Sistemin kendisi de geri dönüştürülebilir materyallerden üretildi. Daha çok gelişmekte olan ülkelerin satın almak istediği türden bir ürün. Sistem tıpkı diyaliz makinesine giren insanların kullandığı cihazlardaki membran yapısını kullanarak kanı temizleyen teknoloji gibi suyu saflaştırarak temizlemeye yardımcı oluyor. Çok basit, çok ucuz ve taşınabilir.

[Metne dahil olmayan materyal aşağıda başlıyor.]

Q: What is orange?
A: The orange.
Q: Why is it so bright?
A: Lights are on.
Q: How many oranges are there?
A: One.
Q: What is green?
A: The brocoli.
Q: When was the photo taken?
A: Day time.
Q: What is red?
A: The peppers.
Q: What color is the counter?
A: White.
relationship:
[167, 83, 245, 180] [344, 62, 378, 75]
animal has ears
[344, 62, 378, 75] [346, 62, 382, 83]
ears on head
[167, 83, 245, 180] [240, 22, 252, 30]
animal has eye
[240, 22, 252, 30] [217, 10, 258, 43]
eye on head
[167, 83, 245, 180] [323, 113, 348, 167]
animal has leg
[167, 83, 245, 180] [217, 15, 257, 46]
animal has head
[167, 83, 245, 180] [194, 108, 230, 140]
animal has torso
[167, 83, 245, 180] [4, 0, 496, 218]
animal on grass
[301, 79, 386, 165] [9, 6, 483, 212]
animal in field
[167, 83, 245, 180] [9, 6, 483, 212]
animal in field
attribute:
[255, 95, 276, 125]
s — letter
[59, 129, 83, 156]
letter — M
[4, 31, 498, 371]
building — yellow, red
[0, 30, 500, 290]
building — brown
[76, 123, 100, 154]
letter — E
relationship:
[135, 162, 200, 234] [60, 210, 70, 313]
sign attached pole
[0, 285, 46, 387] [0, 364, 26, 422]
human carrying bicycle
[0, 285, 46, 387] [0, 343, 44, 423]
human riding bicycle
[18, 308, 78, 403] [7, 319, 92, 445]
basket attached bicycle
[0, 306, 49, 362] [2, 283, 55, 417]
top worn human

Deprem gibi doğa olaylarında ilk etapta ihtiyaç duyulacak suyun temininde kullanılabilir. Göçmen kamplarındakiler için büyük sorun olan su sorununa çare olabilir ya da kırsal alanlarda ihtiyaç duyulan içme suyunun temini için bu cihaz kullanılabilir."

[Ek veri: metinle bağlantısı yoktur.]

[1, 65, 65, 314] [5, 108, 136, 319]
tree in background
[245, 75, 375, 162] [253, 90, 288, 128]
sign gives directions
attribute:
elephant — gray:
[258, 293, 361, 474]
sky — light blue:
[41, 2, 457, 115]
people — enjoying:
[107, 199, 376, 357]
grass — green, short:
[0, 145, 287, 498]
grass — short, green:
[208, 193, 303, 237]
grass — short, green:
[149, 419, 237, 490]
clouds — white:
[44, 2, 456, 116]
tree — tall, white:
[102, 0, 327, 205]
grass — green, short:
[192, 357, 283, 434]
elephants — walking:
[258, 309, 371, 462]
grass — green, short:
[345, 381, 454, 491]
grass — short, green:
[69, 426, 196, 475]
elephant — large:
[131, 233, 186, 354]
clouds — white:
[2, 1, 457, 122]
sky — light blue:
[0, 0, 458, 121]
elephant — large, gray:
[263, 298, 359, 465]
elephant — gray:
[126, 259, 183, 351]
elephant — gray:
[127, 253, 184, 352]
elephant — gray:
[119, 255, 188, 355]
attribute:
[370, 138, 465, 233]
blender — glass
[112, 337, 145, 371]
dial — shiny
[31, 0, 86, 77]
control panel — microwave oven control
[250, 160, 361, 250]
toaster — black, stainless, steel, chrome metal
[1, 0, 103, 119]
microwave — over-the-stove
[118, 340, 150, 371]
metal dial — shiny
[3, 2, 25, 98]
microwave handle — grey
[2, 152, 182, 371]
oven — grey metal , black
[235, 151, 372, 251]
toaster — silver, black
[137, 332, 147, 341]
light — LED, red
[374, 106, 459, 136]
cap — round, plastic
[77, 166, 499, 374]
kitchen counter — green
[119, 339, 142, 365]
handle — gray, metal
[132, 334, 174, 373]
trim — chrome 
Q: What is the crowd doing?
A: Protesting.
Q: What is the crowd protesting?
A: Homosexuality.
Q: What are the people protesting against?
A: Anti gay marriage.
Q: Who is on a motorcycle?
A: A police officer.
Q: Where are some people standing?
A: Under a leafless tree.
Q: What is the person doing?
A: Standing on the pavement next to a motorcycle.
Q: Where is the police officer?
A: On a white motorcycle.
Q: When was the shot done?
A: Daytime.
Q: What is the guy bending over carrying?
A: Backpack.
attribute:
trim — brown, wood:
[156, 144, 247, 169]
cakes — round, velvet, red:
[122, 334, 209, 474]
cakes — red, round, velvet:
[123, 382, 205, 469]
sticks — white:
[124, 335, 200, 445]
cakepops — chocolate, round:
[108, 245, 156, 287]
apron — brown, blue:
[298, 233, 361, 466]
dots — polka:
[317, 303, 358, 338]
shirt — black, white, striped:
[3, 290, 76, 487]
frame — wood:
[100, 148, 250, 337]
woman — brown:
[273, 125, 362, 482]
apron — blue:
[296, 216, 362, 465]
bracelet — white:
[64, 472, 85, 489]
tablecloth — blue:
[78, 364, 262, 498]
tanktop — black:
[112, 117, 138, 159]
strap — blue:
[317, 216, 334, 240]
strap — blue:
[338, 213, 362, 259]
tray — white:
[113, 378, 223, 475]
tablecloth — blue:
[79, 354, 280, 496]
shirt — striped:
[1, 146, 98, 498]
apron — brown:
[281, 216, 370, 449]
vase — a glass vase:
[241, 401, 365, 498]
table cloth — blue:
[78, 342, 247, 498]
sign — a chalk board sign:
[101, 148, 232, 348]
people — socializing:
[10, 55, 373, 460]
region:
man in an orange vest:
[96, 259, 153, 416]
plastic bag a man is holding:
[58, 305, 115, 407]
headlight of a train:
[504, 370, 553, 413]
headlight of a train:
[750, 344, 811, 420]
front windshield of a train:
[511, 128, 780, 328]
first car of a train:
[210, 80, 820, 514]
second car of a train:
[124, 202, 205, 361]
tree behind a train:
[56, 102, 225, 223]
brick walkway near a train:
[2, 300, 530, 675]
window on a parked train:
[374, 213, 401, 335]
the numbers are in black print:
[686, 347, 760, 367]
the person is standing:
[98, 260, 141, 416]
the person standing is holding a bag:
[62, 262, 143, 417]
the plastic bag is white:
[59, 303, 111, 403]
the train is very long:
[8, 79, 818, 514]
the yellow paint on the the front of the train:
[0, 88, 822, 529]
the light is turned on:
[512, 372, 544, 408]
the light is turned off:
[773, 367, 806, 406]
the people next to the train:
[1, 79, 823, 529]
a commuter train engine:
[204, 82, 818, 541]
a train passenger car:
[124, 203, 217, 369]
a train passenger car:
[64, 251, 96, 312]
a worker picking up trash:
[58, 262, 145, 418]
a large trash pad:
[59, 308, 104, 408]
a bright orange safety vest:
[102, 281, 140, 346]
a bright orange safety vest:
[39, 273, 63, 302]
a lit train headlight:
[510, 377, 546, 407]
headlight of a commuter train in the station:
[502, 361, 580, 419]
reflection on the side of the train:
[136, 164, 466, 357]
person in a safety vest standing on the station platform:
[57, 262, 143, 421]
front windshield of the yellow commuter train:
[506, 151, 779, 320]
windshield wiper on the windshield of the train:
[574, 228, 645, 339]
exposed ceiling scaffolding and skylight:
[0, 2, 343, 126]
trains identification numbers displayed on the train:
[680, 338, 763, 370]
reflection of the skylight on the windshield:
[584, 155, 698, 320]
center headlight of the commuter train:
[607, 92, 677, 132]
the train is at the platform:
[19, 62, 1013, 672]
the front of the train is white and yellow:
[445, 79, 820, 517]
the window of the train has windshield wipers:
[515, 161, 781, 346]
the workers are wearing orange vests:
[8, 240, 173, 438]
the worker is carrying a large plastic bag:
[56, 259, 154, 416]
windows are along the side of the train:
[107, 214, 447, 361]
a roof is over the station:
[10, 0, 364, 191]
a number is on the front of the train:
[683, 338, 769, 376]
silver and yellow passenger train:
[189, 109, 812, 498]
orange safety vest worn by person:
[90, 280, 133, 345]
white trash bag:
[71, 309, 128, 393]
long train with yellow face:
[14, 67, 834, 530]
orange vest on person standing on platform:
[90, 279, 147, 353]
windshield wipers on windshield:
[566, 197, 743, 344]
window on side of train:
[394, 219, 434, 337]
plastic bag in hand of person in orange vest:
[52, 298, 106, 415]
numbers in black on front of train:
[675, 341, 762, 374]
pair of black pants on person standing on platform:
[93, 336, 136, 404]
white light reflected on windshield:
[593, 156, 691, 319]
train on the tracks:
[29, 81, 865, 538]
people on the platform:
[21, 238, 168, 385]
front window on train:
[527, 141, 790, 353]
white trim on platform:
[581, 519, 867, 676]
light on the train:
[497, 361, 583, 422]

İSRAİL'DE ATIK SUYUN YÜZDE 90'I GERİ DÖNÜŞÜMDEN GEÇİYOR
İsrail'in dünyada atık su yönetimini gerçekleştiren ilk ülke olması açısından bu teknolojiler üzerinde önemle durduğunu ve çalıştığına işaret eden Weiss-Kubany, şöyle devam etti:
"İsrail'de atık suyun yüzde 90'ı yeniden kullanılmak üzere işlemden geçiriliyor. Suyun geri dönüştürülmesi ve yeniden kullanılması, tarım sektörüne yardımcı olurken, boru hatlarının ömrünü uzatıyor. Bu alanda İsrail'in know- how'ı yüksek kabul ediliyor. Diğer şirketimiz de doğrudan atmosferden karbon yakalayan bir şirket. Havadan direkt karbon yakalayan ve bunun için çok az enerji kullanan bir ürün. Özellikle endüstri alanlarındaki hava kirliliğinin önlenmesinde kullanılabilir. Ayrıca organik atıklardan yerinde pişirmeye imkan veren taşınabilir biyogaz üreten diğer şirketimiz de ilgi topladı."